Policjanci zatrzymali kierowcę audi, który w terenie zabudowanym w pow. makowskim (woj. mazowieckie) jechał 132 km/h . Mężczyzna był pijany. Funkcjonariuszom tłumaczył, że wracał do domu z urlopu, a przed wyjazdem wypił kilka piw. 51-latek stracił prawo jazdy i czekają go surowe konsekwencje prawne i finansowe.

REKLAMA
Zdjęcie ilustracyjne

W sobotę kilka minut przed godz. 18 policjanci z grupy Speed zatrzymali w miejscowości Załuzie, w pow. makowskim, pędzące z dużą prędkością audi.

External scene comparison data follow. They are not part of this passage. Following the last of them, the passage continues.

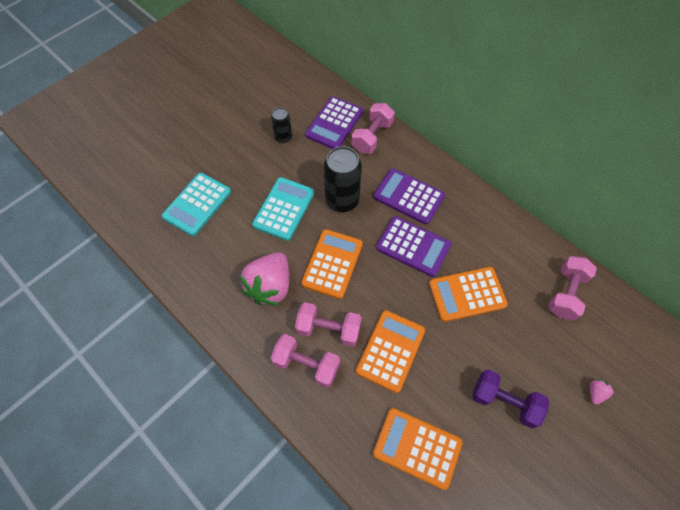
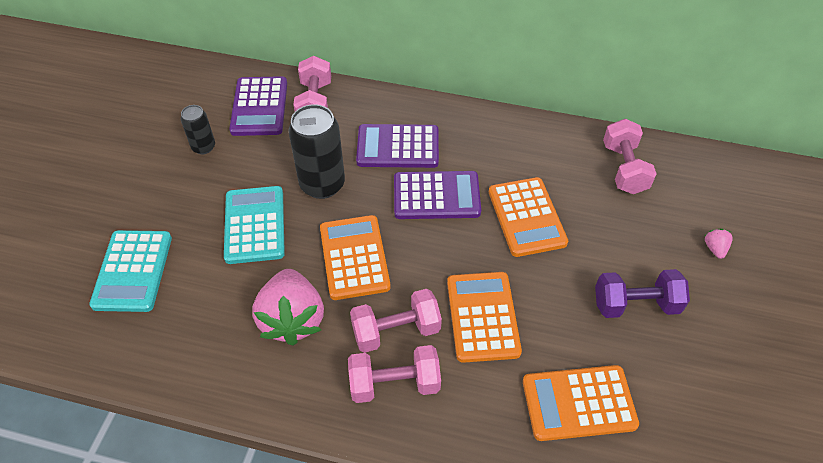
camera: 30 degrees left, 10 degrees down
(467, 294) = (526, 217): orange calculator -> orange calculator turned 60 degrees counterclockwise

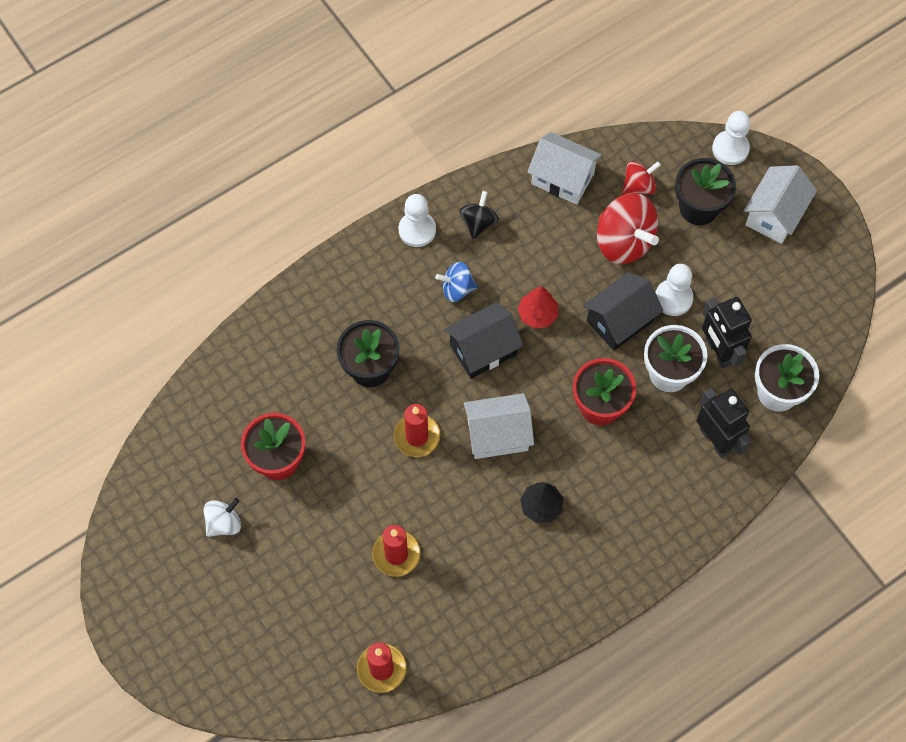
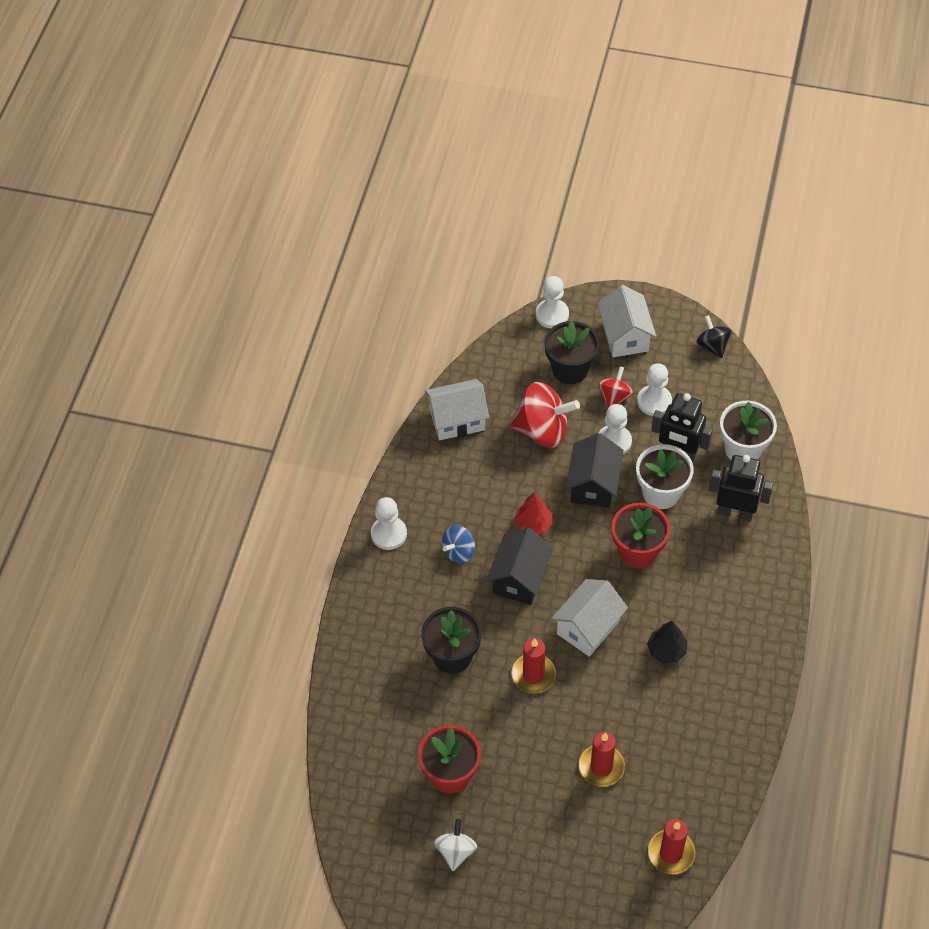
camera: 40 degrees left, 10 degrees down
(478, 223) = (428, 495): black spinning top -> black spinning top (712, 345)
(639, 186) = (515, 385): red spinning top -> red spinning top (614, 397)
(742, 291) = (654, 401): none -> white pawn

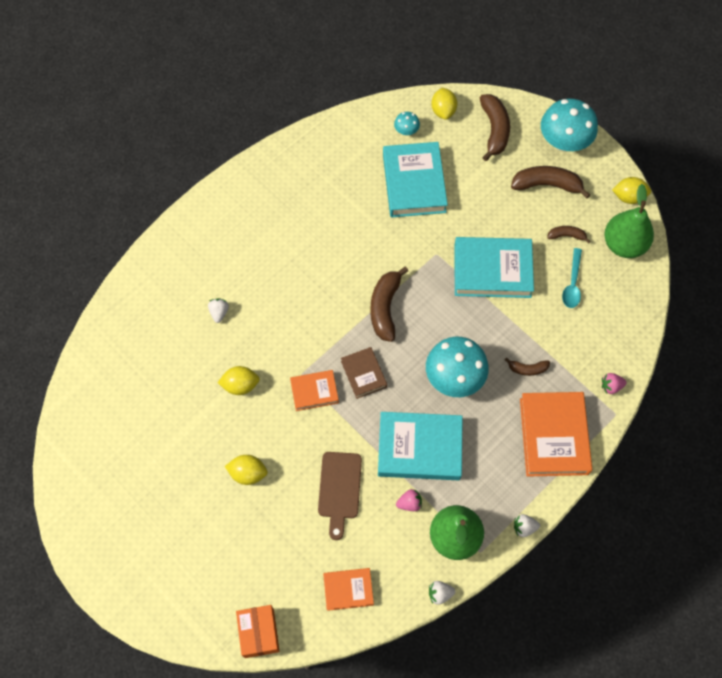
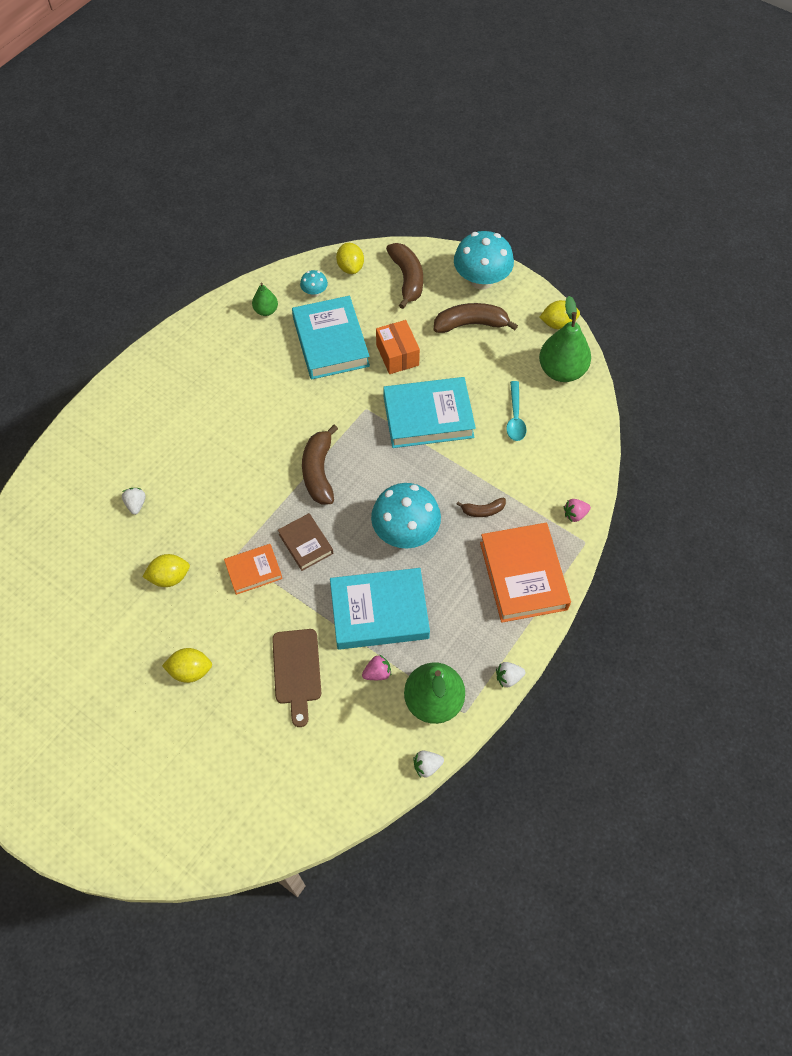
camera: 10 degrees left, 5 degrees down
(259, 633) = (227, 847): orange box -> orange box (397, 355)
(348, 590) = (323, 780): orange book -> none
(359, 143) = (266, 311): none -> green pear
(566, 236) = (500, 371): brown banana -> none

Pojazd, przy obowiązującym w tym miejscu ograniczeniu prędkości do 50 km/h, poruszał się z prędkością aż 132 km/h – powiedział rzecznik ostrołęckiej policji kom. Tomasz Żerański.

Jak się okazało, kierujący audi był także pijany. Od 51-latka mocno było czuć alkohol. Badanie trzeźwości wykazało, że ma on w organizmie ponad 1 promil alkoholu.

Mężczyzna tłumaczył, że właśnie wraca z urlopu nad morzem, a przed wyjazdem wypił kilka piw.

Mieszkaniec pow. makowskiego już stracił prawo jazdy. Niebawem odpowie za swoje postępowanie przed sądem. Czeka go odpowiedzialność karna i wysoka kara finansowa w wysokości nawet kilkudziesięciu tysięcy złotych.